(Collection entries)

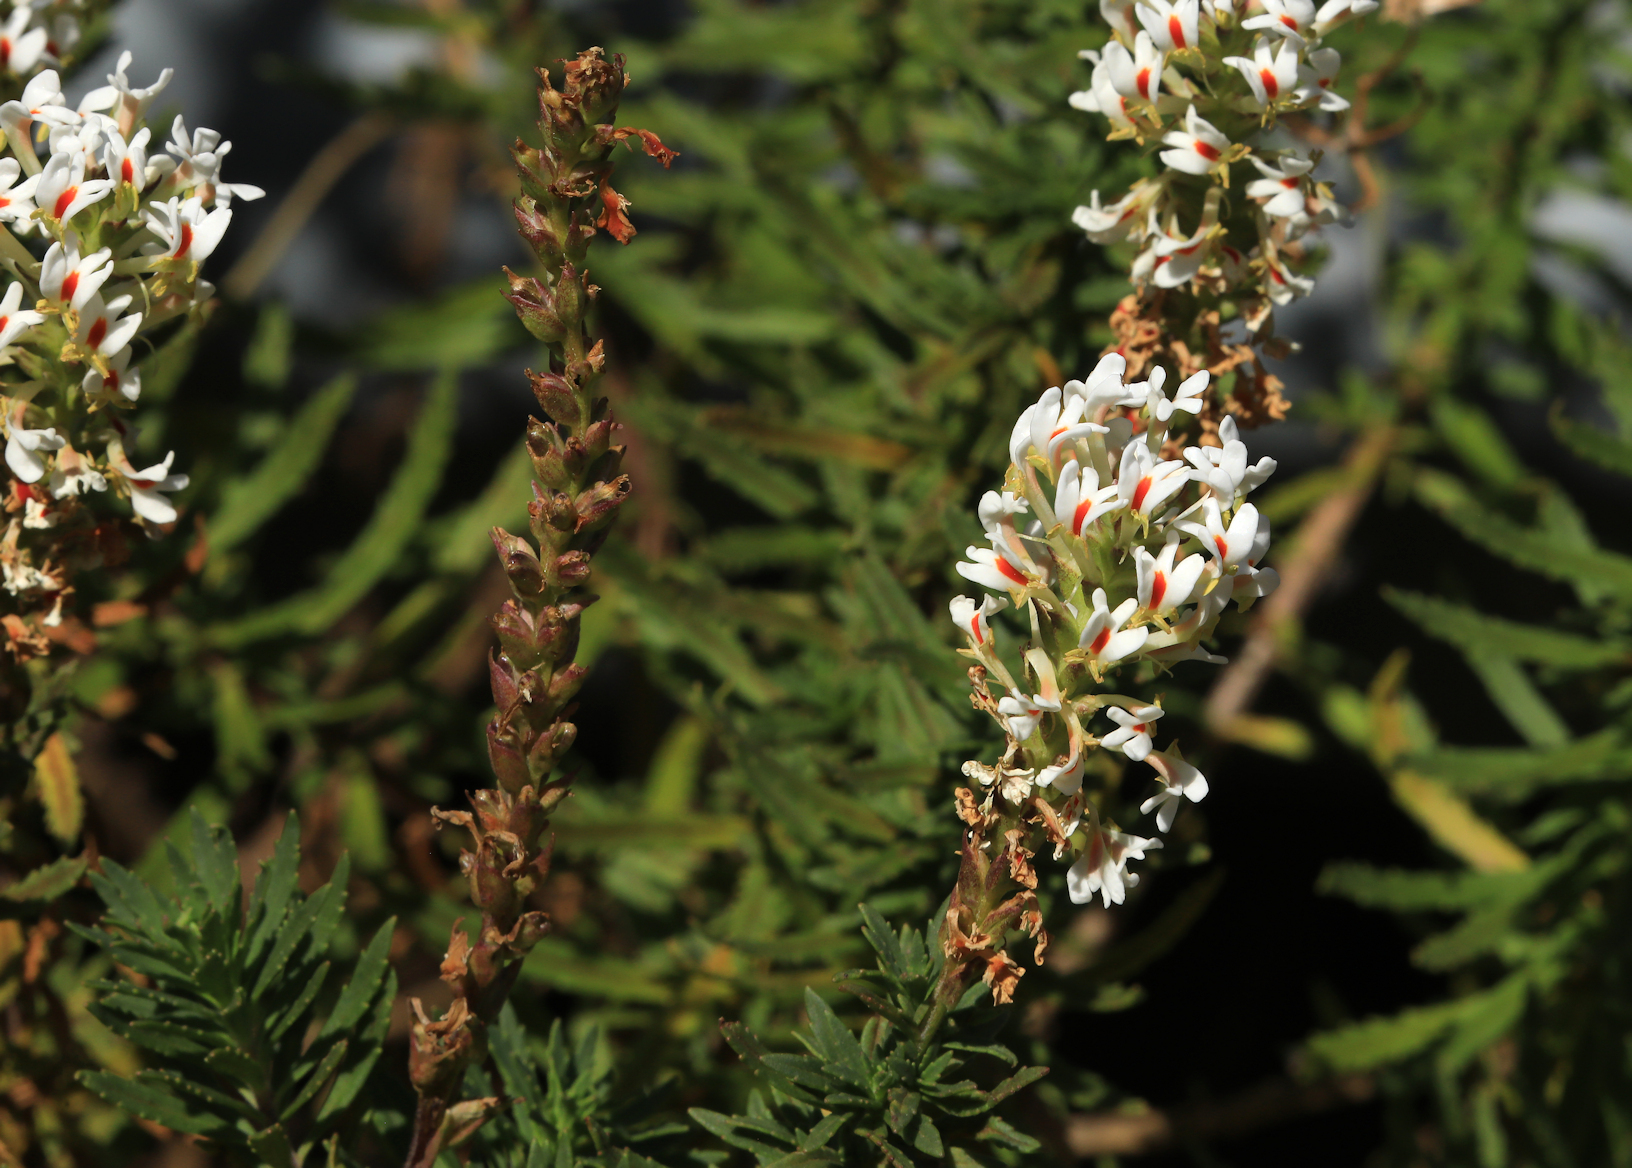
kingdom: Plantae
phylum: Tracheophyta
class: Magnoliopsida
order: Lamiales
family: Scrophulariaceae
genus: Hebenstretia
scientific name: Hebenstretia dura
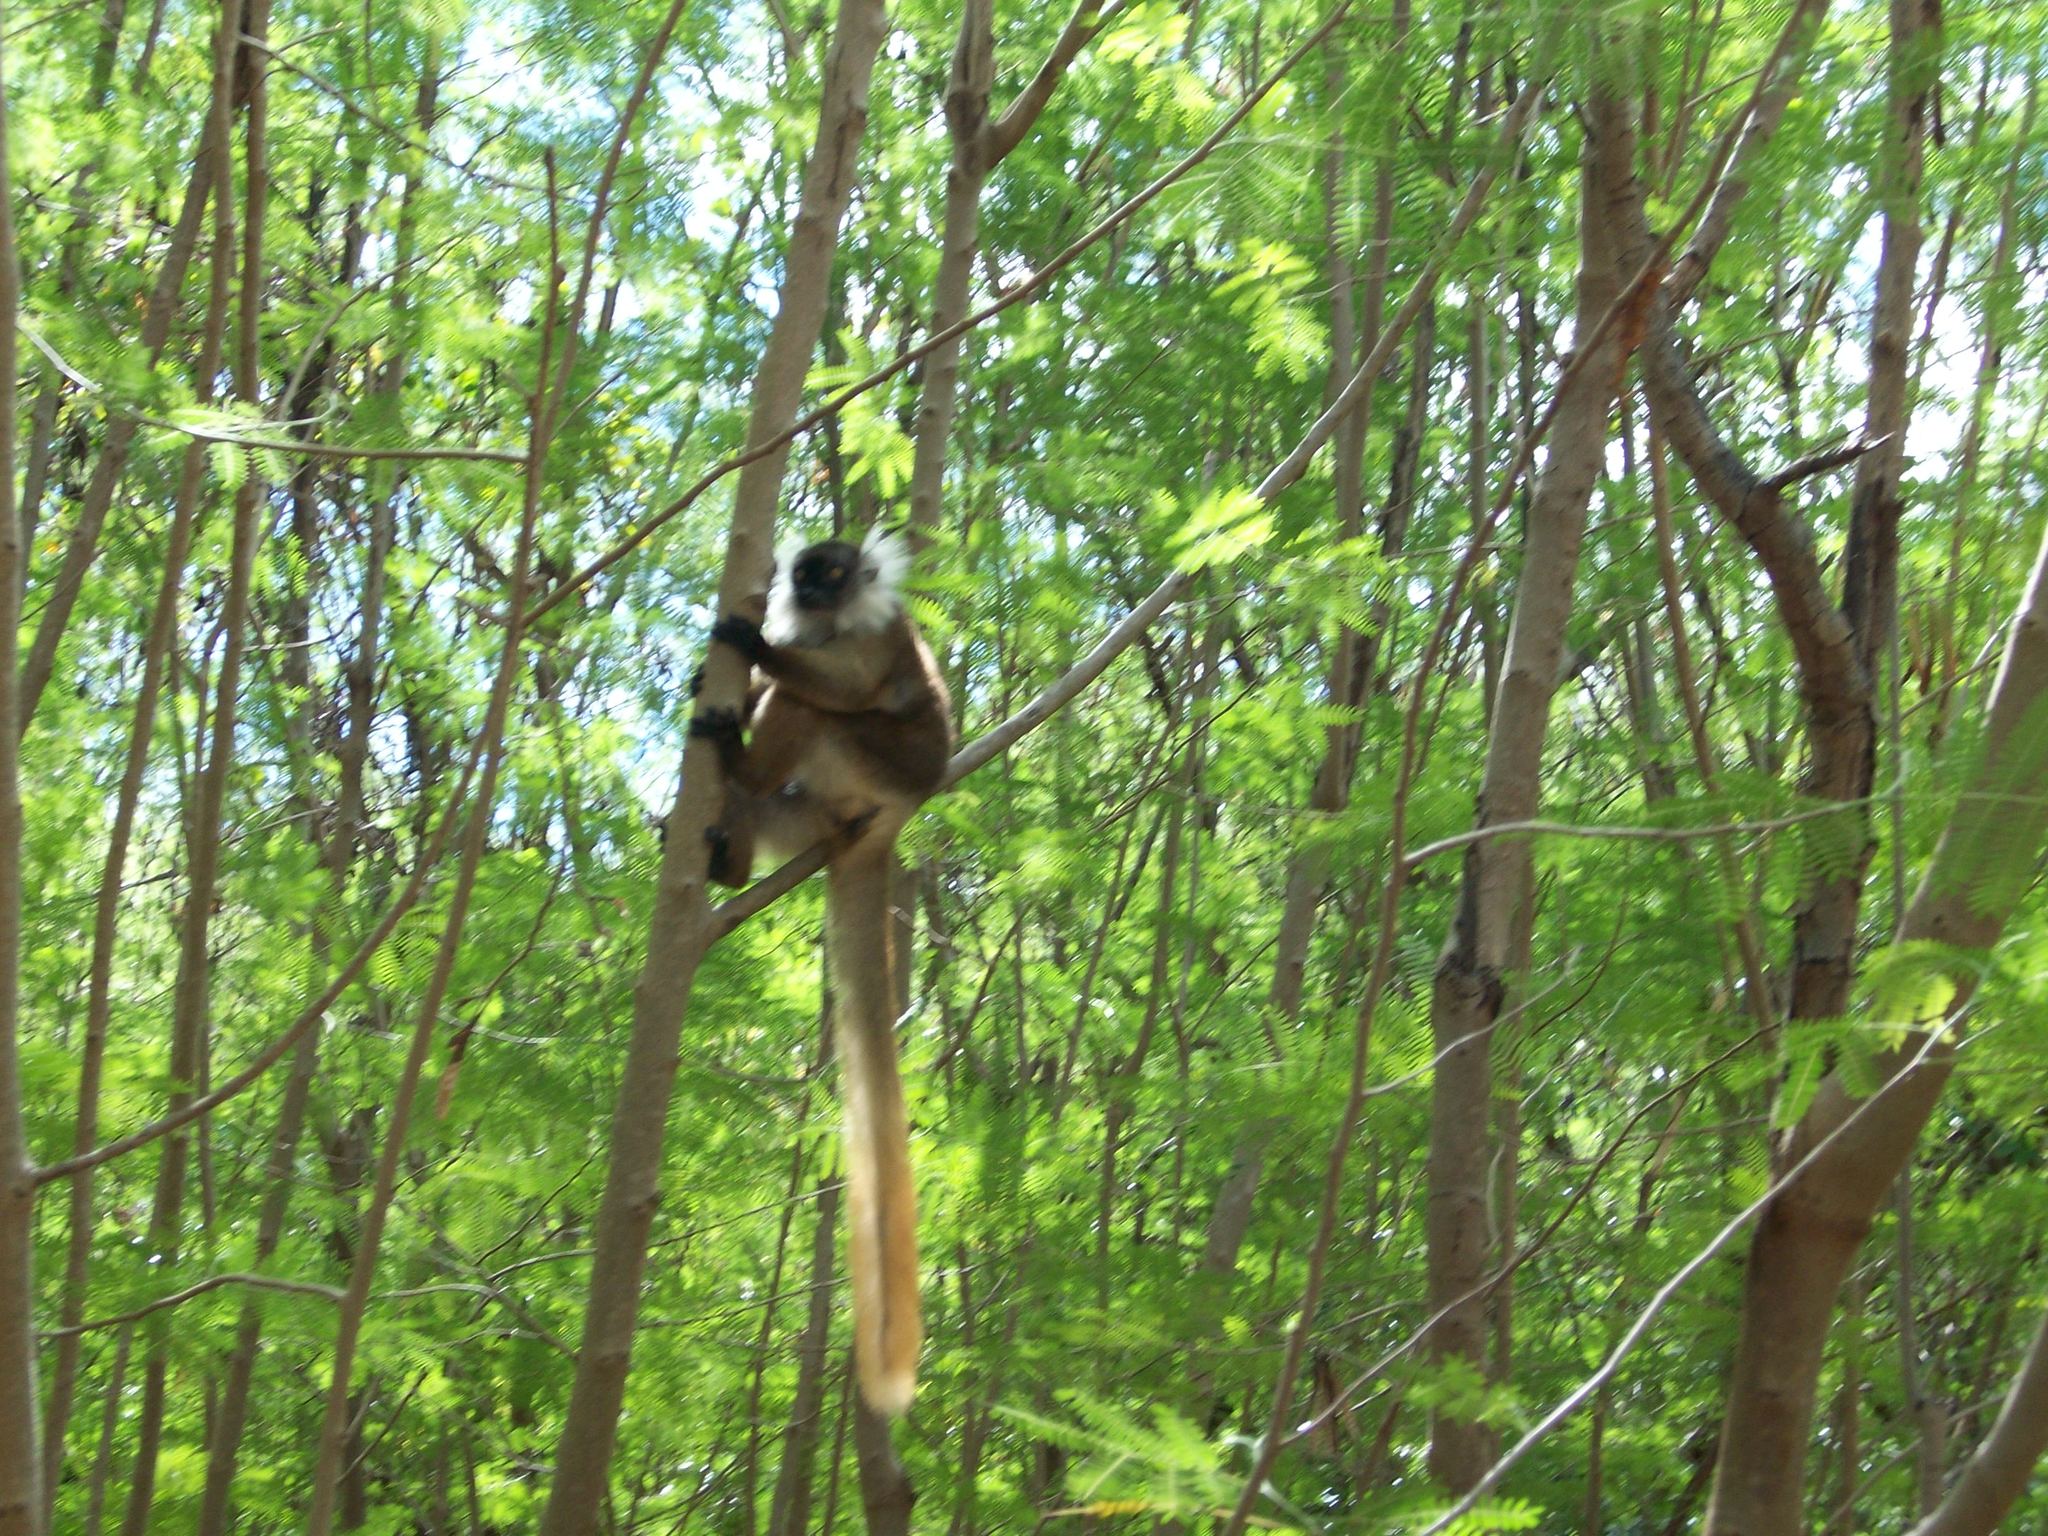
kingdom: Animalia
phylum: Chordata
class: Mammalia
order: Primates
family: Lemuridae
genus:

## Task brief
Copy every line of the records above word for word, but leave the pictures out.

## Full output
kingdom: Plantae
phylum: Tracheophyta
class: Magnoliopsida
order: Lamiales
family: Scrophulariaceae
genus: Hebenstretia
scientific name: Hebenstretia dura
kingdom: Animalia
phylum: Chordata
class: Mammalia
order: Primates
family: Lemuridae
genus:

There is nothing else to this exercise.